Stored data entries
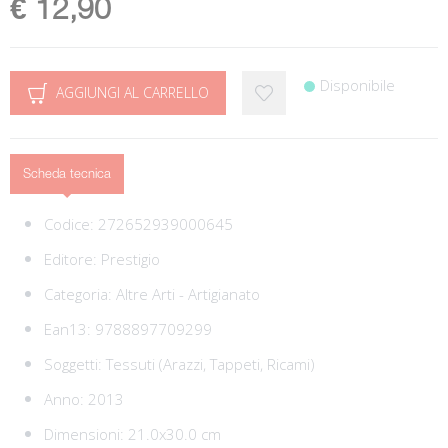
€ 12,90
Disponibile
AGGIUNGI AL CARRELLO
Scheda tecnica
Codice:
272652939000645
Editore:
Prestigio
Categoria:
Altre Arti - Artigianato
Ean13:
9788897709299
Soggetti:
Tessuti (Arazzi, Tappeti, Ricami)
Anno: 2013
Dimensioni: 21.0x30.0 cm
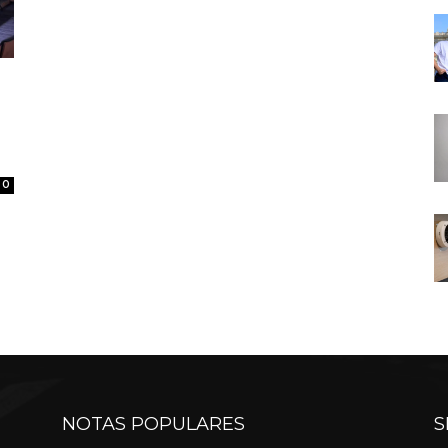
0
NOTAS POPULARES
S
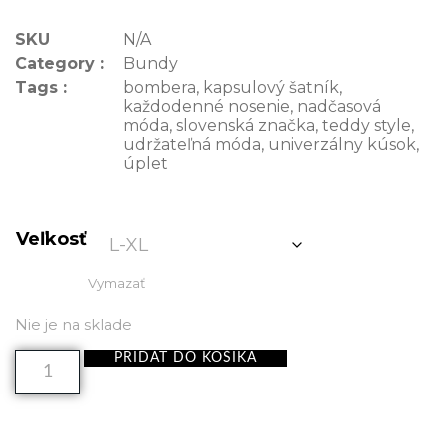
SKU
N/A
Category :
Bundy
Tags :
bombera
,
kapsulový šatník
,
každodenné nosenie
,
nadčasová
móda
,
slovenská značka
,
teddy style
,
udržateľná móda
,
univerzálny kúsok
,
úplet
Veľkosť
Vymazať
Nie je na sklade
PRIDAŤ DO KOŠÍKA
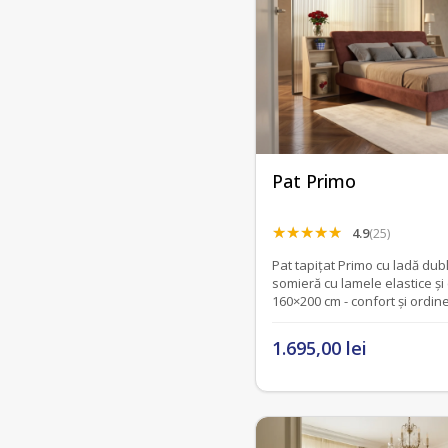
Pat Primo
4.9
(25)
Pat tapițat Primo cu ladă dub
somieră cu lamele elastice și 
160×200 cm - confort și ordine
1.695,00 lei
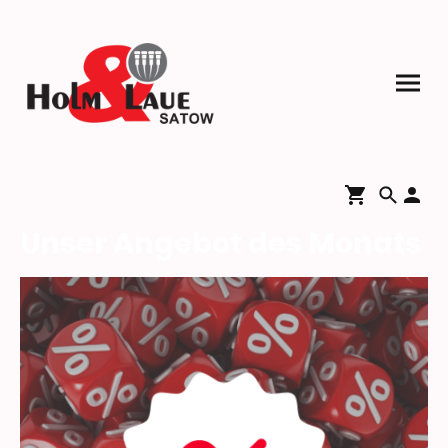
Unser Angebot des Monats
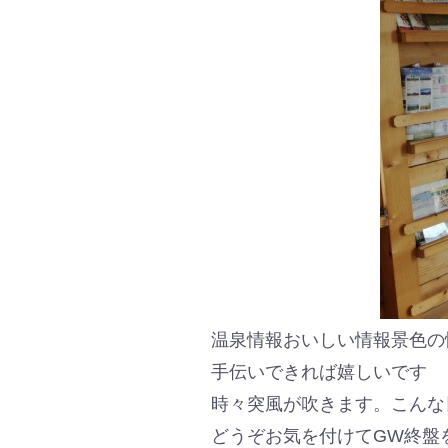
温泉情報おいしい情報景色の
手伝いできれば嬉しいです
時々突風が吹きます。こんな
どうぞお気を付けてGW終盤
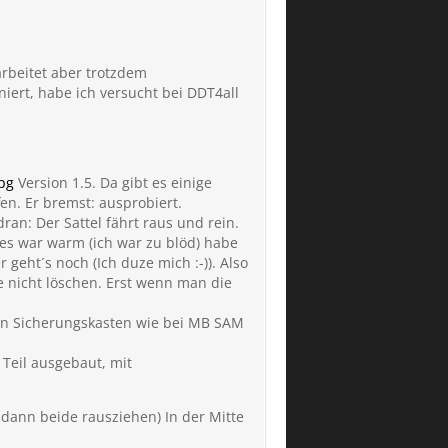
arbeitet aber trotzdem
iert, habe ich versucht bei DDT4all
pg
Version 1.5. Da gibt es einige
en. Er bremst: ausprobiert.
dran: Der Sattel fährt raus und rein.
 es war warm (ich war zu blöd) habe
 geht´s noch (Ich duze mich :-)). Also
ge nicht löschen. Erst wenn man die
einen Sicherungskasten wie bei MB SAM
 Teil ausgebaut, mit
, dann beide rausziehen) In der Mitte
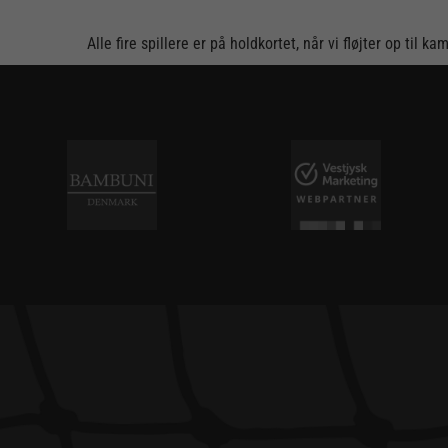
Alle fire spillere er på holdkortet, når vi fløjter op til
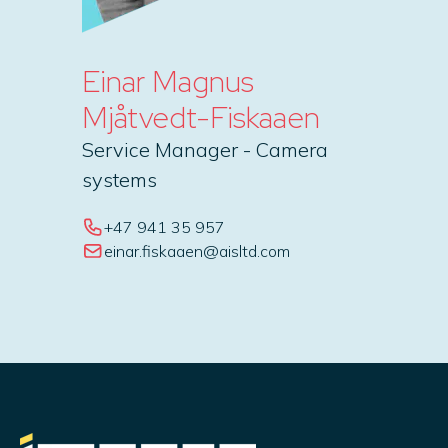
Einar Magnus
Mjåtvedt-Fiskaaen
Service Manager - Camera
systems
+47 941 35 957
einar.fiskaaen@aisltd.com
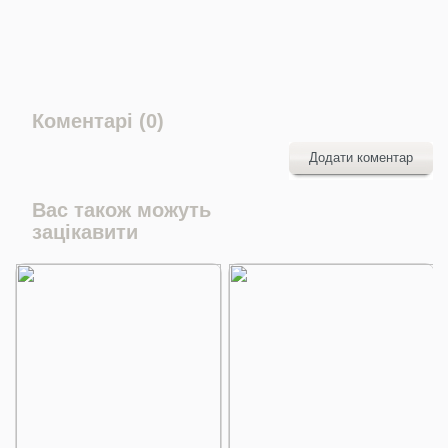
Коментарі (0)
Додати коментар
Вас також можуть
зацікавити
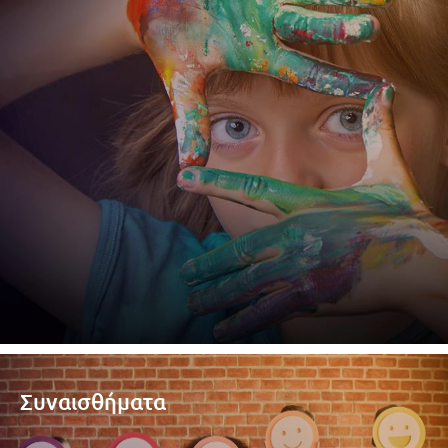
Προσφορές
Συναισθήματα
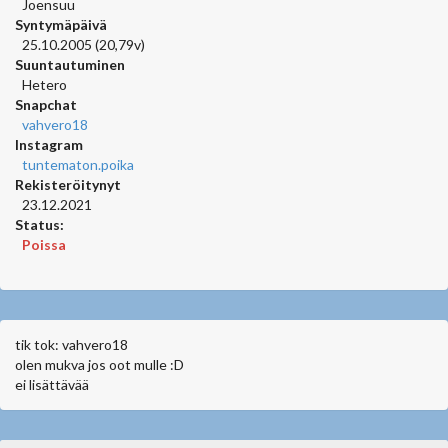
Joensuu
Syntymäpäivä
25.10.2005 (20,79v)
Suuntautuminen
Hetero
Snapchat
vahvero18
Instagram
tuntematon.poika
Rekisteröitynyt
23.12.2021
Status:
Poissa
tik tok: vahvero18
olen mukva jos oot mulle :D
ei lisättävää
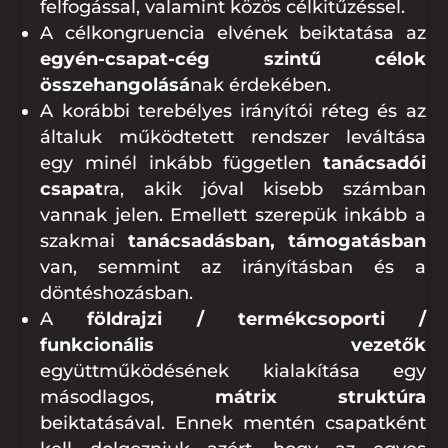
felfogással, valamint közös célkitűzéssel.
A célkongruencia elvének beiktatása az
egyén-csapat-cég szintű célok
összehangolásá
nak érdekében.
A korábbi terebélyes irányítói réteg és az
általuk működtetett rendszer leváltása
egy minél inkább független
tanácsadói
csapat
ra, akik jóval kisebb számban
vannak jelen. Emellett szerepük inkább a
szakmai
tanácsadásban, támogatásban
van, semmint az irányításban és a
döntéshozásban.
A
földrajzi / termékcsoporti /
funkcionális vezetők
együttműködésének kialakítása egy
másodlagos,
mátrix struktúra
beiktatásával. Ennek mentén csapatként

Work order
Each record should be written out again exactly, though without its pictures.

Response to this task
€ 12,90
Disponibile
AGGIUNGI AL CARRELLO
Scheda tecnica
Codice:
272652939000645
Editore:
Prestigio
Categoria:
Altre Arti - Artigianato
Ean13:
9788897709299
Soggetti:
Tessuti (Arazzi, Tappeti, Ricami)
Anno: 2013
Dimensioni: 21.0x30.0 cm
0
NOTAS POPULARES
S
SKU
N/A
Category :
Bundy
Tags :
bombera
,
kapsulový šatník
,
každodenné nosenie
,
nadčasová
móda
,
slovenská značka
,
teddy style
,
udržateľná móda
,
univerzálny kúsok
,
úplet
Veľkosť
Vymazať
Nie je na sklade
PRIDAŤ DO KOŠÍKA
Pat Primo
4.9
(25)
Pat tapițat Primo cu ladă dub
somieră cu lamele elastice și 
160×200 cm - confort și ordine
1.695,00 lei
Unser Angebot des Monats
温泉情報おいしい情報景色の
手伝いできれば嬉しいです
時々突風が吹きます。こんな
どうぞお気を付けてGW終盤
arbeitet aber trotzdem
iert, habe ich versucht bei DDT4all
pg
Version 1.5. Da gibt es einige
en. Er bremst: ausprobiert.
dran: Der Sattel fährt raus und rein.
 es war warm (ich war zu blöd) habe
 geht´s noch (Ich duze mich :-)). Also
ge nicht löschen. Erst wenn man die
einen Sicherungskasten wie bei MB SAM
 Teil ausgebaut, mit
, dann beide rausziehen) In der Mitte
Alle fire spillere er på holdkortet, når vi fløjter op til
Einar Magnus
Mjåtvedt-Fiskaaen
Service Manager - Camera
systems
+47 941 35 957
einar.fiskaaen@aisltd.com
Коментарі (0)
Додати коментар
Вас також можуть
зацікавити
Προσφορές
Συναισθήματα
Joensuu
Syntymäpäivä
25.10.2005 (20,79v)
Suuntautuminen
Hetero
Snapchat
vahvero18
Instagram
tuntematon.poika
Rekisteröitynyt
23.12.2021
Status:
Poissa
tik tok: vahvero18
olen mukva jos oot mulle :D
ei lisättävää
felfogással, valamint közös célkitűzéssel.
A célkongruencia elvének beiktatása az
egyén-csapat-cég szintű célok
összehangolásá
nak érdekében.
A korábbi terebélyes irányítói réteg és az
általuk működtetett rendszer leváltása
egy minél inkább független
tanácsadói
csapat
ra, akik jóval kisebb számban
vannak jelen. Emellett szerepük inkább a
szakmai
tanácsadásban, támogatásban
van, semmint az irányításban és a
döntéshozásban.
A
földrajzi / termékcsoporti /
funkcionális vezetők
együttműködésének kialakítása egy
másodlagos,
mátrix struktúra
beiktatásával. Ennek mentén csapatként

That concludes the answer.